Use 2x  M3 x 10mm long screws and hex nuts to secure the base enclosure to the back frame. Note, the hole in the base enclosure is for passing the JST battery cable through.

Install Switch Cable

The On/Off switch is disconnected from the HalloWing M4 and passed through the hole in the bottom of the base. Fit the JST connector through and reconnect it to the HalloWing M4. The On/Off switch will be accessible through the opening on the base's bottom cover.

Connect Battery to Switch

Plug in the JST cable from the battery to the JST connector on the other end of the On/Off switch.

Circuit Test

Use the On/Off switch to test the circuit before closing everything up.
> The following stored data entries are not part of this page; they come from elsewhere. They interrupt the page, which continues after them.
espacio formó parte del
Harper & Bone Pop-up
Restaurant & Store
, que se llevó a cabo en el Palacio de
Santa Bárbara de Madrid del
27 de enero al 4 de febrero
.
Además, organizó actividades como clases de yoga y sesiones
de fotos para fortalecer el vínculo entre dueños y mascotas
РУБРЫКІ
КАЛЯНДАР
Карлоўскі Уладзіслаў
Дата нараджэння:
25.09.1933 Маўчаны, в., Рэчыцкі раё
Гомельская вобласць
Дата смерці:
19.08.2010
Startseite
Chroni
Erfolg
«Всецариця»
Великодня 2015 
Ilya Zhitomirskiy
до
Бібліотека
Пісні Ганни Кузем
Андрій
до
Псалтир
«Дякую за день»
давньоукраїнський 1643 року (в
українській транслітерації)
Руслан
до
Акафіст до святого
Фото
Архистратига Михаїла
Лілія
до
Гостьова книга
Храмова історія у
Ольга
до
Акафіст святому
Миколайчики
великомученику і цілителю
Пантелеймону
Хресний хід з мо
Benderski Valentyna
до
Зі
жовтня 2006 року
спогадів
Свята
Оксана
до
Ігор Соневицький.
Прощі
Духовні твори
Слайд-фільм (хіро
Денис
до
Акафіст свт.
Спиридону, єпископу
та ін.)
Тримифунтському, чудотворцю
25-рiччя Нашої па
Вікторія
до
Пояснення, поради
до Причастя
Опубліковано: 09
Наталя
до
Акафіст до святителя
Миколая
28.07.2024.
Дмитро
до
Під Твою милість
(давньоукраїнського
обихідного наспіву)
Take a moment to adjust the cables to better fit them inside the framing of the tombstone.

Install Back Cover

The back cover snaps fits over the back frame. Make sure to fit all of the wiring into the framing before closing the back cover.

Snap Fit Back Cover

Double check the wiring is inside the tombstone and not being kinked. Check all of the edges to make sure the cover is fully secured and in place.

Fitting Battery in Base

The battery and cable from the On/Off switch are neatly fitted and adjusted inside the base. Double-sided tape is used to secure the On/Off button. Mounting tack can be used to keep the battery in place.

Install Base Cover

The bottom cover is press fitted into the base. It features snap fit edges that grab onto the nubs built into the base. The openings in the cover allow access to the On/Off button.

Final Build

And there we have it! A light up tombstone with an animated eye. Spooky yet elegant ey? I hope you enjoy your HalloWing M4 and make more projects with it!